JM: What was your reaction when I sent you the photo of Elizabeth?
Taylor: I always wondered where she came from, and what her life was like before she was adopted. The picture kind of helped me to understand more about why she was the way she was. I felt sad, because I didn’t feel that Mama Murdaugh loved her. They didn’t talk nice about each other at all. There was a lot of anger between them. My grandmother grew up and went through life without any love, until she met Evan.
There is one more thing I want to tell you about her. She lived on one side of the inland waterway in Jupiter, and Joseph Kennedy, President Kennedy’s father, lived in a mansion in West Palm Beach, on the other side of the waterway. Mr. Kennedy was one of the persons she worked for as a private duty nurse. She told me that he was difficult to work for. One day, while she was taking care of him, they got into an argument, and he slapped her. She called him an SOB and walked out.
Edited interview with Jessica Woolard, granddaughter of Elizabeth Young. Interview conducted by Joe Manning (JM) on July 26, 2011.
JM: What did you think of the photograph of your grandmother?
Woolard: I was so excited to see it. I have always wondered where she came from, and what her past was. No one ever talked about it. I knew she was adopted, but I didn’t know what the circumstances were. I was born in 1953. I was six years younger than my sister Evie, so she spent much more time than I did with Grandmother Elizabeth and Papa Ev, her third husband. But when I was older, we still kept in touch. She came to visit once in a while.

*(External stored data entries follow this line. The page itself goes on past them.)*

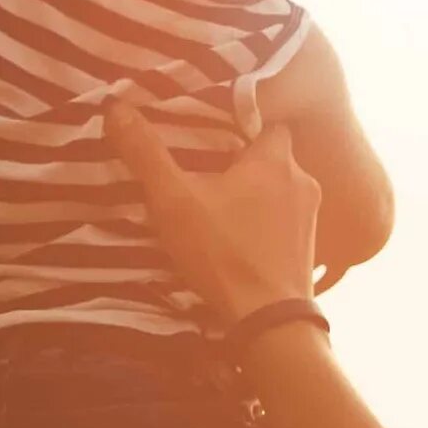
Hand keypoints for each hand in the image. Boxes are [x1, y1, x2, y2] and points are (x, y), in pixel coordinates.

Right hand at [103, 109, 319, 323]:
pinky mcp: (307, 248)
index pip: (268, 122)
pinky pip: (285, 221)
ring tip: (220, 204)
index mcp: (275, 159)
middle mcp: (303, 181)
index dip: (242, 123)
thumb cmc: (223, 253)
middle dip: (243, 161)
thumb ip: (146, 154)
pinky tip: (238, 236)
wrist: (268, 320)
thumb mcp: (174, 201)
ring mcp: (310, 217)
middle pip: (272, 157)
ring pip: (280, 190)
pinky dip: (265, 222)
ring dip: (255, 194)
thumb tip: (116, 108)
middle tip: (207, 169)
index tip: (211, 131)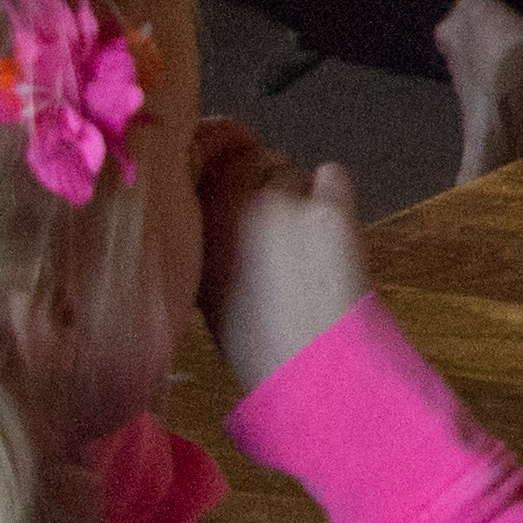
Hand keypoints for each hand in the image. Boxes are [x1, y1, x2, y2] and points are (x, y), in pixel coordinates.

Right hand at [201, 137, 372, 388]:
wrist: (308, 365)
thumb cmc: (256, 337)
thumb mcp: (204, 284)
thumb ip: (205, 234)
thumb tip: (218, 197)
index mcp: (188, 231)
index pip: (198, 160)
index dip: (220, 160)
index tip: (234, 174)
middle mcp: (224, 207)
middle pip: (248, 158)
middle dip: (263, 181)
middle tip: (278, 227)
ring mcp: (276, 202)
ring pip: (290, 168)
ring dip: (299, 193)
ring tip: (304, 244)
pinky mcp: (326, 207)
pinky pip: (331, 173)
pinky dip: (334, 194)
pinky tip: (331, 232)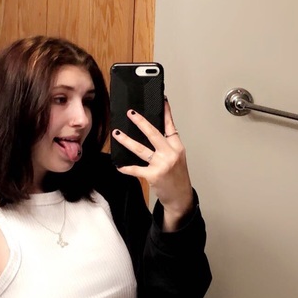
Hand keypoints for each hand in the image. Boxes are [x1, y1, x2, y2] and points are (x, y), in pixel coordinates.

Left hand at [112, 98, 193, 230]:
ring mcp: (162, 164)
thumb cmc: (177, 177)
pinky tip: (119, 166)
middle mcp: (170, 153)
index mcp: (177, 147)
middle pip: (154, 133)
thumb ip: (166, 145)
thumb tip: (150, 133)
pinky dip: (126, 168)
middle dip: (141, 122)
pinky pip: (136, 169)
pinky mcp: (154, 175)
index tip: (161, 100)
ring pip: (141, 149)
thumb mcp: (177, 158)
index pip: (171, 126)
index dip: (166, 113)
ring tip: (117, 133)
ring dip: (127, 140)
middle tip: (131, 113)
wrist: (180, 197)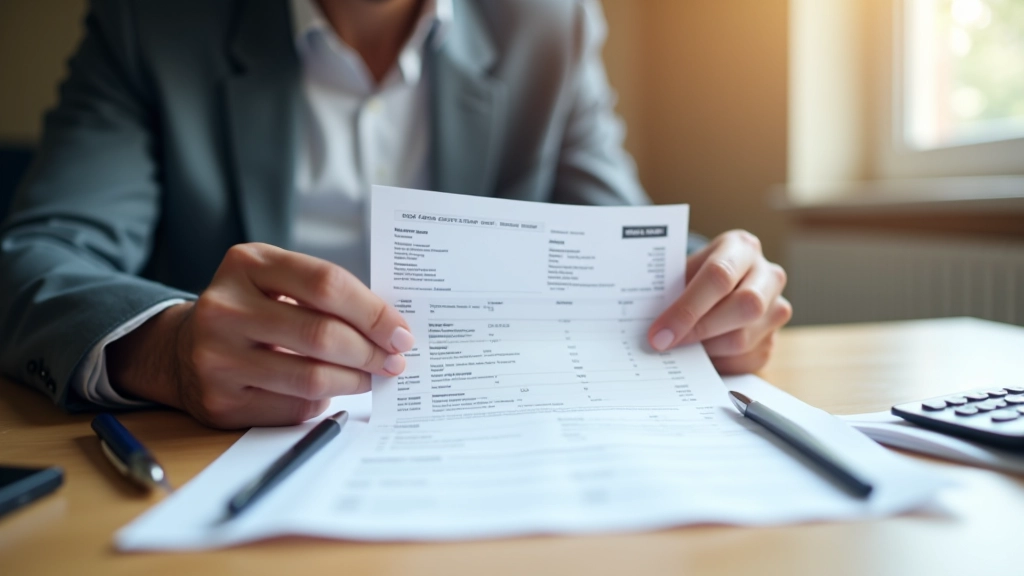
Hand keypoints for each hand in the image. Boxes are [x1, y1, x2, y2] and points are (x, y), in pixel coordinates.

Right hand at [108, 243, 413, 428]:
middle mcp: (224, 307)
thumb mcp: (277, 280)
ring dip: (354, 381)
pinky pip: (292, 407)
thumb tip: (391, 328)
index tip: (401, 332)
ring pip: (311, 377)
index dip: (373, 311)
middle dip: (370, 351)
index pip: (327, 283)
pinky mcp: (219, 401)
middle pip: (322, 334)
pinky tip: (330, 391)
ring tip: (370, 376)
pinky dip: (322, 401)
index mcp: (247, 263)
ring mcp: (217, 357)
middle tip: (394, 360)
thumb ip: (326, 292)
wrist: (182, 350)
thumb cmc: (252, 310)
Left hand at [646, 230, 791, 373]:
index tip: (659, 333)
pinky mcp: (775, 339)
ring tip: (682, 347)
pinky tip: (702, 355)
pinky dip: (719, 363)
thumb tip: (652, 329)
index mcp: (741, 247)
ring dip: (707, 348)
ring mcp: (777, 307)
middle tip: (668, 344)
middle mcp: (768, 274)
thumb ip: (670, 292)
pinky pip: (747, 359)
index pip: (720, 275)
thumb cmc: (694, 277)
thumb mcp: (682, 272)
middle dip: (700, 329)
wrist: (718, 285)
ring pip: (745, 338)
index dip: (688, 308)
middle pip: (745, 306)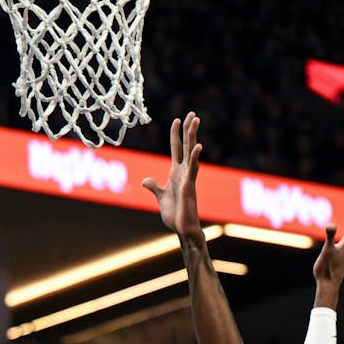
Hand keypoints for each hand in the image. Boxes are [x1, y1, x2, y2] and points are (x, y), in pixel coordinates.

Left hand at [142, 112, 204, 240]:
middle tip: (192, 113)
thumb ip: (154, 187)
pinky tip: (198, 146)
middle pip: (186, 145)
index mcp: (176, 173)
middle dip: (188, 129)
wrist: (182, 229)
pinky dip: (195, 157)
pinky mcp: (189, 186)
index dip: (175, 134)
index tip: (176, 119)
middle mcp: (184, 172)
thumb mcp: (160, 197)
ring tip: (195, 120)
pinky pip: (193, 169)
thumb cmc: (174, 215)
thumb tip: (146, 180)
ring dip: (193, 136)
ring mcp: (188, 177)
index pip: (176, 149)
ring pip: (191, 152)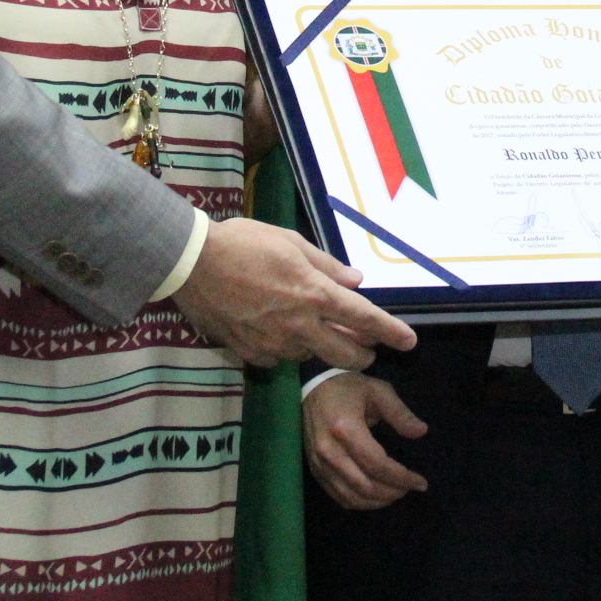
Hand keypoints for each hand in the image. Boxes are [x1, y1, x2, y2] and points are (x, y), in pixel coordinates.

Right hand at [174, 216, 418, 368]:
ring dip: (320, 346)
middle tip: (366, 349)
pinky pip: (279, 358)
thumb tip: (355, 282)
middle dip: (363, 354)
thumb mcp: (290, 242)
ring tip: (311, 328)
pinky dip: (286, 348)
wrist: (191, 262)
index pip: (363, 319)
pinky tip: (277, 332)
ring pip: (310, 356)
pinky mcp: (250, 353)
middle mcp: (298, 324)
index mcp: (313, 293)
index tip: (409, 342)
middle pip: (345, 353)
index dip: (390, 332)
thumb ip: (326, 266)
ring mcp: (273, 343)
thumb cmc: (242, 242)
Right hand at [303, 373, 429, 510]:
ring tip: (396, 493)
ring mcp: (319, 462)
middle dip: (393, 492)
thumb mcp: (379, 392)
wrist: (313, 385)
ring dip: (377, 502)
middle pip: (366, 486)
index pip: (378, 465)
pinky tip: (374, 497)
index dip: (402, 478)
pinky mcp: (314, 468)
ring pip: (351, 497)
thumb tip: (422, 432)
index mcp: (346, 429)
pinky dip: (359, 502)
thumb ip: (400, 414)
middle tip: (410, 488)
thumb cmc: (348, 387)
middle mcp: (330, 451)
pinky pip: (337, 496)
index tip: (421, 483)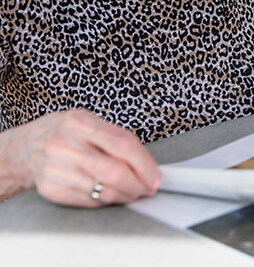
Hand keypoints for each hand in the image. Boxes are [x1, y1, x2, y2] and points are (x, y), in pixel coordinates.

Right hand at [3, 109, 160, 206]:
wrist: (28, 146)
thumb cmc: (67, 132)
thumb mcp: (89, 122)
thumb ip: (115, 138)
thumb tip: (147, 163)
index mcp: (80, 122)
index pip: (123, 145)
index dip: (145, 164)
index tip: (155, 176)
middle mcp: (65, 145)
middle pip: (115, 172)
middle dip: (138, 184)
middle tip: (148, 189)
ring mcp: (56, 168)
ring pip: (103, 190)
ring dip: (125, 196)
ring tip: (134, 193)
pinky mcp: (50, 189)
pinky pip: (88, 201)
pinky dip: (106, 200)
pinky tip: (112, 195)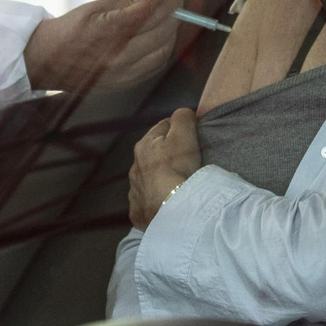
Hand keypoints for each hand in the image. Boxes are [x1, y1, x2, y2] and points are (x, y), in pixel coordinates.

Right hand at [24, 0, 180, 93]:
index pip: (154, 12)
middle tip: (168, 0)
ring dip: (169, 31)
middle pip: (163, 30)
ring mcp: (123, 72)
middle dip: (171, 12)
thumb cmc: (71, 28)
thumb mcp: (98, 7)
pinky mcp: (125, 83)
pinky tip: (155, 38)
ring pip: (164, 50)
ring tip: (162, 18)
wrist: (47, 60)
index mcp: (110, 30)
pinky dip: (161, 49)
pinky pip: (155, 66)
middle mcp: (119, 55)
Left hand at [129, 108, 200, 229]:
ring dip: (160, 179)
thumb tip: (182, 113)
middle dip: (166, 155)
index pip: (162, 128)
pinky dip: (157, 202)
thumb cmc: (178, 167)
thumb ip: (183, 118)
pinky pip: (148, 203)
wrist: (171, 208)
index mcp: (144, 145)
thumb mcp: (184, 134)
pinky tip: (169, 204)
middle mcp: (135, 167)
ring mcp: (135, 191)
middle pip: (153, 155)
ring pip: (148, 180)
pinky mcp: (139, 212)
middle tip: (186, 160)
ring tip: (178, 185)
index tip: (190, 135)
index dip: (178, 129)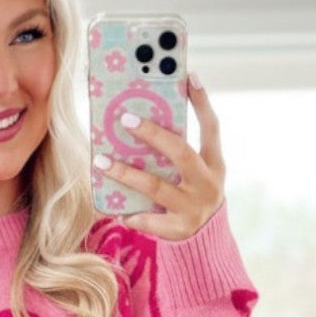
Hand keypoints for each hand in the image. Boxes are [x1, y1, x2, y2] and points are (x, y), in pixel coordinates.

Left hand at [93, 71, 225, 240]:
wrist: (205, 240)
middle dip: (153, 135)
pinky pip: (150, 220)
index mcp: (214, 164)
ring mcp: (193, 207)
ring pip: (156, 187)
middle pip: (181, 153)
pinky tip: (115, 210)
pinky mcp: (179, 229)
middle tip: (125, 119)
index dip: (202, 102)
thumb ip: (177, 152)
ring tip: (101, 162)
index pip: (211, 128)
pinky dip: (132, 215)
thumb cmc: (192, 195)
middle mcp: (207, 183)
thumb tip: (143, 120)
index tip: (189, 76)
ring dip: (126, 174)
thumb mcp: (195, 172)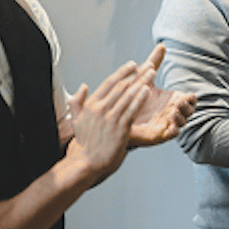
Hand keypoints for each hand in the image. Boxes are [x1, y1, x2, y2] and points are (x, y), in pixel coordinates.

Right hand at [67, 61, 155, 182]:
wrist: (85, 163)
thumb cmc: (84, 144)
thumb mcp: (76, 120)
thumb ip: (77, 102)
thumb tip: (83, 86)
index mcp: (91, 105)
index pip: (109, 83)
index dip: (122, 72)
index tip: (133, 65)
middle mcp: (100, 109)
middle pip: (122, 86)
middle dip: (136, 74)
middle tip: (148, 65)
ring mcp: (110, 118)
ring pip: (128, 95)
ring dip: (141, 82)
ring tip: (151, 73)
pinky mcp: (119, 128)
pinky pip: (132, 110)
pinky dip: (139, 99)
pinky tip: (147, 90)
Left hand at [128, 45, 196, 147]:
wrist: (117, 116)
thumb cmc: (133, 96)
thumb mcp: (144, 77)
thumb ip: (154, 62)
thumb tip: (161, 45)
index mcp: (172, 100)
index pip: (190, 100)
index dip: (190, 99)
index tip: (186, 96)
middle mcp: (171, 112)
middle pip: (189, 111)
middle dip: (187, 108)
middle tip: (178, 102)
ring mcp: (166, 123)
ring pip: (182, 123)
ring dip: (181, 118)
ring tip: (172, 111)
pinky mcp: (158, 135)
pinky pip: (171, 135)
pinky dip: (173, 132)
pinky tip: (171, 127)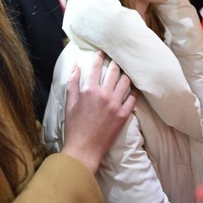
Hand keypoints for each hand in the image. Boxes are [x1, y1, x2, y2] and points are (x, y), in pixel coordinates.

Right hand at [60, 51, 135, 173]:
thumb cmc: (74, 127)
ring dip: (126, 75)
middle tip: (117, 59)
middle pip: (114, 71)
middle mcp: (104, 94)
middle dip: (115, 63)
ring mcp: (116, 104)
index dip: (99, 57)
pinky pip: (133, 98)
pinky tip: (133, 88)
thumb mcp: (69, 103)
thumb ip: (72, 83)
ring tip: (126, 72)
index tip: (102, 52)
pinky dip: (134, 91)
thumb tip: (76, 66)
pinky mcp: (124, 115)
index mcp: (89, 90)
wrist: (84, 149)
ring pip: (125, 82)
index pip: (96, 67)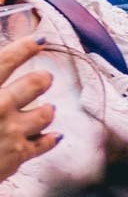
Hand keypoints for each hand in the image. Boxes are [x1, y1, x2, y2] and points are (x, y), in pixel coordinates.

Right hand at [0, 35, 57, 183]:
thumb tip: (0, 71)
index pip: (6, 60)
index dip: (24, 48)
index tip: (39, 41)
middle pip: (34, 84)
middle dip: (42, 79)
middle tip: (45, 78)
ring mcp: (12, 132)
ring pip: (45, 113)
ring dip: (47, 109)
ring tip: (47, 107)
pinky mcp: (19, 155)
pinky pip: (45, 143)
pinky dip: (50, 137)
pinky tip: (54, 134)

JM: Did she ever talk to you about being adopted, or about her adoptive parents, the Murdaughs?
JM: Did you ever meet the Murdaughs?
Woolard: Yes. When I was living in Aiken, South Carolina, which is where I was born, Mama Murdaugh, as we called her, was brought to our house. She was sick, and my mother helped nurse her back to health.
JM: Did you know at that time that she was your grandmother’s adoptive mother?
Woolard: It never even dawned on me then. I had so many grandmothers and grandfathers. My father’s father, Papa Jesse Smith, was married to Sue, his second wife. I called her a grandmother as well. And I thought of Mama Murdaugh as a grandmother. And then there was Papa Ev. I just thought that every family was like that.
Grandmother Elizabeth was so good to us. There was no doubt in my mind that she loved me and my sister. But you knew she was all business as well. If she told you to do something, you’d better do it. But she was never mean. I had a lot of respect for her. She was a hard worker.
When she was much older, my grandmother had a bad kidney problem and had to be on dialysis. She died in Durham, North Carolina. From what I understand, there was a clamp that was on the vein of her wrist, and somehow the clamp came off and she bled to death. When I was told that, I thought that she might have committed suicide. And if she didn’t do that, I thought about how sad it would have been if the clamp had come off, and she didn’t have enough strength to help herself. We’ll never know. My mother and I were the ones that buried her. My sister was unable to come, and my father didn’t come.
JM: Why didn’t your father go the funeral?
Woolard: I don’t really know. There never was a great love between my grandmother and my father. She could say some horrible things about him sometimes. They were both very grudging people. I am, too. I get it from that side of the family. It’s still so hurtful to me that my father abandoned my sister and me. When I saw the photograph and started thinking about all the problems in my family, I said, ‘Damn it, all of you. I broke the cycle.’ I did break the cycle in this family. I’ve got a wonderful husband and we get along beautifully.
JM: As we know now, your grandmother had a very difficult childhood. Her father died when she was a year old, and her mother gave her up for adoption two years later.
Woolard: I can’t imagine that her mother would have had the time and energy to treat her like a small child should be treated. Her mother was my great-grandmother, and I don’t believe she was a bad person. She was in an awful situation. She apparently had no other option but to take them to the orphanage. Somehow, my grandmother survived.